Mohammed Murad, who is close to al-Mustaqbal movement, told As Safir daily that Miqati stressed to an HIC delegation on Monday that Qabbani's call for the Council elections to take place on April 14 was illegal and inappropriate.

The Shura Council will suspend the elections as it did last time, Murad quoted Miqati as telling the delegation that visited him at the Grand Serail.

Last year, the Shura Council suspended a call for the elections after 21 HIC members, who are close to ex-Premier Saad Hariri's al-Mustaqbal movement, filed a challenge against Qabbani's invitation to hold the polls.

Differences between them spread when the 21 members extended the term of the council until the end of 2013 despite the objection of Qabbani, who argues that the extension is illegal and the council’s term has expired.

The Council elects the mufti and organizes the affairs of Dar al-Fatwa, Lebanon’s top Sunni religious authority.

Qabbani reiterated on Sunday that only the Mufti has the authority to call for the elections.

“He sets the date and urges the electoral bodies to vote for a new Council,” he stressed.

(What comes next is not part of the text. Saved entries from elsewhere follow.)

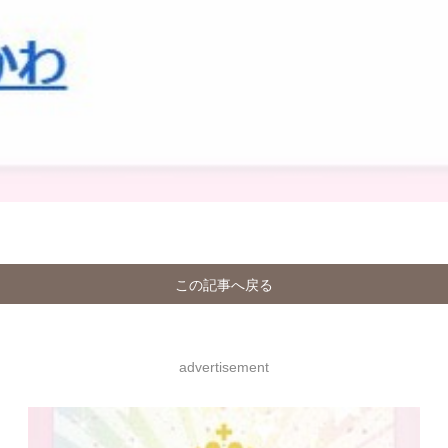
この記事へ戻る
advertisement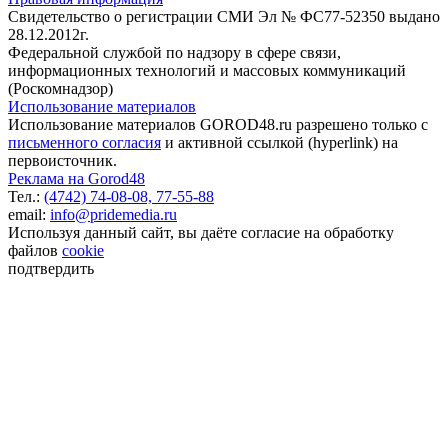
Свидетельство о регистрации СМИ Эл № ФС77-52350 выдано
28.12.2012г.
Федеральной службой по надзору в сфере связи,
информационных технологий и массовых коммуникаций
(Роскомнадзор)
Использование материалов
Использование материалов GOROD48.ru разрешено только с
письменного согласия
и активной ссылкой (hyperlink) на
первоисточник.
Реклама на Gorod48
Тел.:
(4742) 74-08-08,
77-55-88
email:
info@pridemedia.ru
Используя данный сайт, вы даёте согласие на обработку
файлов
cookie
подтвердить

The mufti is refusing to hold any meetings at Dar al-Fatwa. But the deputy head of the council, Omar Mesqawi, said following the meeting with Miqati at the head of the delegation that talks focused on the possibility of holding an HIC session attended by Miqati and the former premiers.

“There is a single fact that we should acknowledge that the HIC is present and its term has been extended till the end of the year,” Mesqawi said.

The Mufti's ties with al-Mustaqbal deteriorated in 2011 when he met with a delegation from Hizbullah the same day the Special Tribunal for Lebanon indicted four party members in ex-Premier Rafik Hariri's Feb. 2005 assassination.

Relations between the two sides were also shaken when the mufti met with Syrian Ambassador Ali Abdul Karim Ali, whom al-Mustaqbal and the March 14 opposition alliance have on several occasions said should be expelled.